We should stage protests at our universities and other institutions of learning and insist that they stop indoctrinating us. They need to stop denying us the big picture, and instead teach us how to ask the “why” questions; searching for real answers.
The same is true of Jewish Education. There is much too much dogmatization. Religious education should be an event, not just a comfortable lifestyle of contentment. It should be an honest search for God, the meaning of life, and human grandeur.
Life is not to be reduced to a geometrical proposition but to be experienced in all its magnificence, far beyond our ability to grasp. Life is deeper than knowledge. It makes all our limbs quiver and agitates our whole essence.
Only when we embrace the entirety of life—including all what can be known and what will always elude us—will we be able to exit our grasshopper mentality and enter the land.
Anything less would be trivialization.
Notes
¹ Thomas Aquinas, Summa Theologica, I, q. 1, art. 5, citing Aristotle.
Questions for the Shabbat Table
- The spies said, “We were as grasshoppers in our own eyes, and so were we in their eyes.” Have there been times when you assumed that other people saw you as small, incapable, or unimportant? How did that assumption affect your actions?
- The Israelites feared entering the Land because it meant leaving behind the security of the wilderness and taking responsibility for their own future. Why do people sometimes prefer familiar difficulties to unfamiliar opportunities? Can you think of a time when you had to leave a “comfortable desert” behind?

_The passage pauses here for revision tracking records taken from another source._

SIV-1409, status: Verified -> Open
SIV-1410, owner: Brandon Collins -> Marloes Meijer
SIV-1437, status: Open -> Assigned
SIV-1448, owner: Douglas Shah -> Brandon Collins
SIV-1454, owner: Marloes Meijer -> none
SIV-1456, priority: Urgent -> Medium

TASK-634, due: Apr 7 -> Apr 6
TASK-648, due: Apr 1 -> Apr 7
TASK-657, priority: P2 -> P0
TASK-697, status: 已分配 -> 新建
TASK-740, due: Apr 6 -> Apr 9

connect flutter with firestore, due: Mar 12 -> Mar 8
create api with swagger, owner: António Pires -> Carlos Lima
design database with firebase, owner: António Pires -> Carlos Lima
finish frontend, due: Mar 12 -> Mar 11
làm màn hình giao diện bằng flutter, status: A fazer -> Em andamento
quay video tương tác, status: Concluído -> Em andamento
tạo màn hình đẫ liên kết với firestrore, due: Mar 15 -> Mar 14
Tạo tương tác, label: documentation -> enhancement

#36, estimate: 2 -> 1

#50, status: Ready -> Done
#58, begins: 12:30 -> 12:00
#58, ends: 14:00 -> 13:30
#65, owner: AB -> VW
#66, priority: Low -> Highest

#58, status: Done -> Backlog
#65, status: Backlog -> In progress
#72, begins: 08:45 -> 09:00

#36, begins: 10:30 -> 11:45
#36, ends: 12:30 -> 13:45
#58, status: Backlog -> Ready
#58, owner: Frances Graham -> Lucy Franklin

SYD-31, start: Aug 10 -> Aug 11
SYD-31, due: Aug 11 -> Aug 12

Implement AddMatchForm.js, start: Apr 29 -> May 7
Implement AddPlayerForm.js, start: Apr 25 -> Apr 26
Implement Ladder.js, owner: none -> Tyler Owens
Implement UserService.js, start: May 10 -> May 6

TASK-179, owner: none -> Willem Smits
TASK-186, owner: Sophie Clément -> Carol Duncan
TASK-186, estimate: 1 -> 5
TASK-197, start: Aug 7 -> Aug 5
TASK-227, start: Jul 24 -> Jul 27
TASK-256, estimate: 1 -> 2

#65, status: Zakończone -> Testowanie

- Rabbi Cardozo argues that one of the great tragedies of modern life is that we no longer ask life’s deepest questions. What are some of the “why” questions that people often avoid asking? Why do you think these questions make us uncomfortable?
Diving Deeper
Rabbi Cardozo suggests that true maturity begins when we refuse to accept other people’s answers without first wrestling with our own questions. In many ways, this reflects a central feature of Jewish learning. The Talmud is built not around certainty but around argument, challenge, and inquiry. The Four Children of the Haggadah are distinguished not by what they know, but by the questions they ask.
Yet there is also a tension here. Judaism places great value on tradition and receiving wisdom from previous generations. At what point does respectful acceptance of tradition become intellectual complacency? And at what point does questioning become rebellion for its own sake?
How can we remain faithful to tradition while still cultivating the courage to ask difficult questions?